Given the visible impact of Web 2.0 in marketplaces around the globe—or more correctly, the marketplace of the globe—social technology is now considered a “given” in business. So many have assumed that social media and a presence on the Social Web are “must haves” that a sort of land rush to build communities and create brand outposts in places like Facebook and Twitter has resulted, too often without fully understanding the long-term organizational impact and the business opportunity that these efforts—done in a systematic manner—actually offer. This chapter tackles the basics of what makes social business work.

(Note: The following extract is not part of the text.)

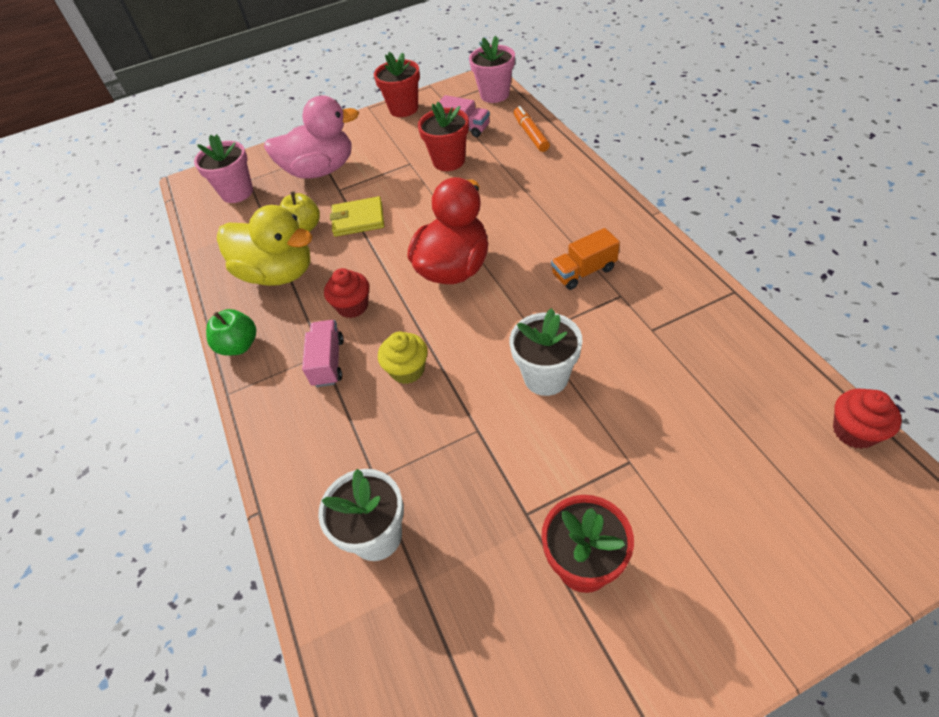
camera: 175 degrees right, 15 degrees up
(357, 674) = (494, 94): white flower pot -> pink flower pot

For a lot of organizations—including business, nonprofits, and governmental agencies—use of social media very often begins in Marketing, public communications, or a similar office or department with a direct connection to customers and stakeholders. This makes sense given that a typical driver for getting involved with social media is a slew of negative comments, a need for “virality,” or a boost to overall awareness in the marketplace and especially in the minds and hearts of those customers increasingly out of reach of interruptive (aka “traditional”) media.
In a word, many organizations are looking for “engagement,” and they see social media as the way to get it. The advent of Web 2.0 and the Social Web is clearly a game-changer, on numerous fronts. Given the rush to implement, and the opening focus on marketing specifically versus the business more holistically, many “social media projects” end up being treated more like traditional marketing campaigns than the truly revolutionary ways in which a savvy business can now connect with and prosper through collaborative association with its customers.
As a result, the very objective—engagement, redefined in a larger social context—is missed as too many “social media campaigns” run their course and then fizzle out. Whether that’s right or wrong is another matter, and the truth is that a lot of great ideas have given rise to innovative, effective, and measurable social business programs. But these are still the exceptions, which is unfortunate as social technology is within the reach of nearly everyone.
The collaborative technologies that now define contemporary marketplaces—technologies commonly called “social media,” the “Social Web,” or “Web 2.0”—offer a viable approach to driving changes in deeper business processes across a wide range of applications. There is something here for most organizations, something that extends very much beyond marketing and communications. This chapter, beginning with the Social Feedback Cycle,
Delivers the link between the basics of social media marketing and the larger idea of social technologies applied at a “whole-business” level. As a sort of simple, early definition, you can think of this deeper, customer-driven connection between operations and marketing as “social business.”